There were lots of times as I kid I didn’t have lunch money (thanks to kind lunch aides I’d eventually eat) or was invited out and went with no money. My always present and thoughtful mother would tell me, “You can go, but remember to say thank you. Especially if someone feeds you.” Upon returning home she’d quiz me and say, “Did you say thank you? Are you sure?” It was annoying then, but little did I know she was instilling in me the importance of appreciation.

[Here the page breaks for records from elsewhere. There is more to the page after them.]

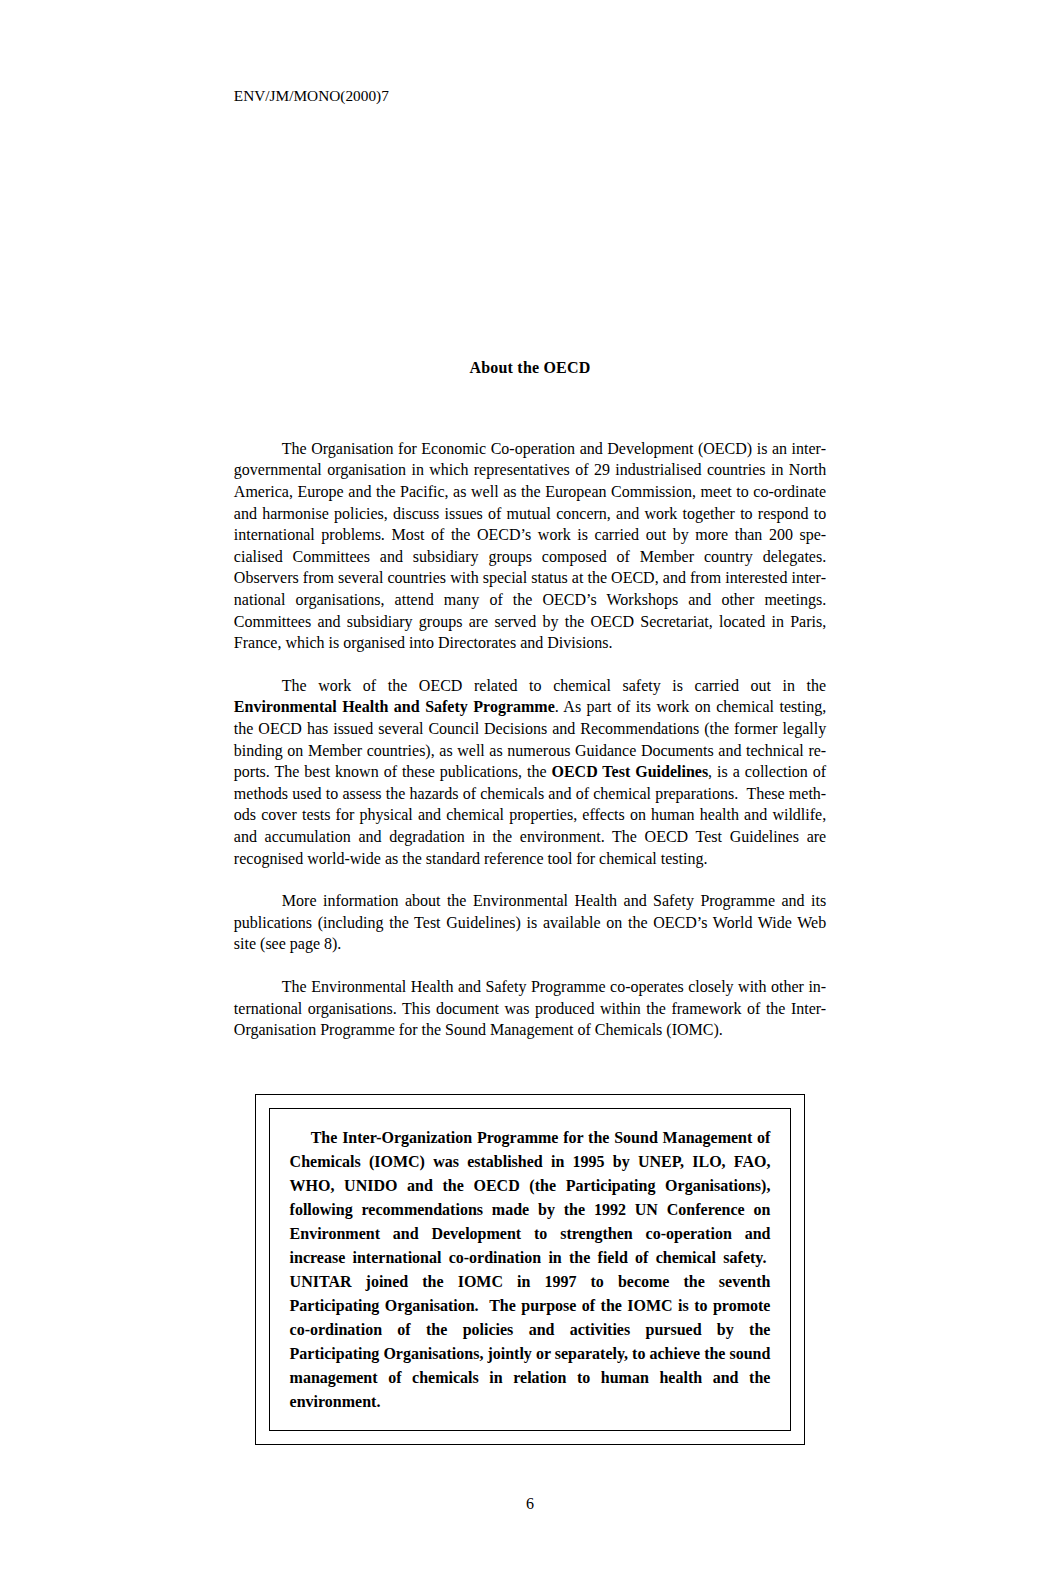ENV/JM/MONO(2000)7
About the OECD
The Organisation for Economic Co-operation and Development (OECD) is an intergovernmental organisation in which representatives of 29 industrialised countries in North America, Europe and the Pacific, as well as the European Commission, meet to co-ordinate and harmonise policies, discuss issues of mutual concern, and work together to respond to international problems. Most of the OECD’s work is carried out by more than 200 specialised Committees and subsidiary groups composed of Member country delegates. Observers from several countries with special status at the OECD, and from interested international organisations, attend many of the OECD’s Workshops and other meetings. Committees and subsidiary groups are served by the OECD Secretariat, located in Paris, France, which is organised into Directorates and Divisions.
The work of the OECD related to chemical safety is carried out in the Environmental Health and Safety Programme. As part of its work on chemical testing, the OECD has issued several Council Decisions and Recommendations (the former legally binding on Member countries), as well as numerous Guidance Documents and technical reports. The best known of these publications, the OECD Test Guidelines, is a collection of methods used to assess the hazards of chemicals and of chemical preparations. These methods cover tests for physical and chemical properties, effects on human health and wildlife, and accumulation and degradation in the environment. The OECD Test Guidelines are recognised world-wide as the standard reference tool for chemical testing.
More information about the Environmental Health and Safety Programme and its publications (including the Test Guidelines) is available on the OECD’s World Wide Web site (see page 8).
The Environmental Health and Safety Programme co-operates closely with other international organisations. This document was produced within the framework of the Inter-Organisation Programme for the Sound Management of Chemicals (IOMC).
The Inter-Organization Programme for the Sound Management of Chemicals (IOMC) was established in 1995 by UNEP, ILO, FAO, WHO, UNIDO and the OECD (the Participating Organisations), following recommendations made by the 1992 UN Conference on Environment and Development to strengthen co-operation and increase international co-ordination in the field of chemical safety. UNITAR joined the IOMC in 1997 to become the seventh Participating Organisation. The purpose of the IOMC is to promote co-ordination of the policies and activities pursued by the Participating Organisations, jointly or separately, to achieve the sound management of chemicals in relation to human health and the environment.
6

Our struggles as a family were inescapable whether it was no gas, no heat, a repossessed car or the occasional eviction. Through it all my mother would always sing and pray forcing us to be grateful for a situation that “could always be worse” according to her. It angered me mightily as a know it all teen, but it humbled me. My mother never let us feel sorry for ourselves; and always taught me to give away the little I had if someone ever needed it more.
I spend a lot of time with my parents now, so I get to hear stories of the struggle they went through raising my sister and I. A seventeen year old girl with a ninth month old baby meets an illiterate immigrant from South America and turns nothing into a little something. Six years later I came along into a family full of love, support and humility. Gratitude like everything starts in the home. There were no silver spoons growing up, but there was always gratitude.
I appreciate you for reading. Stay grateful.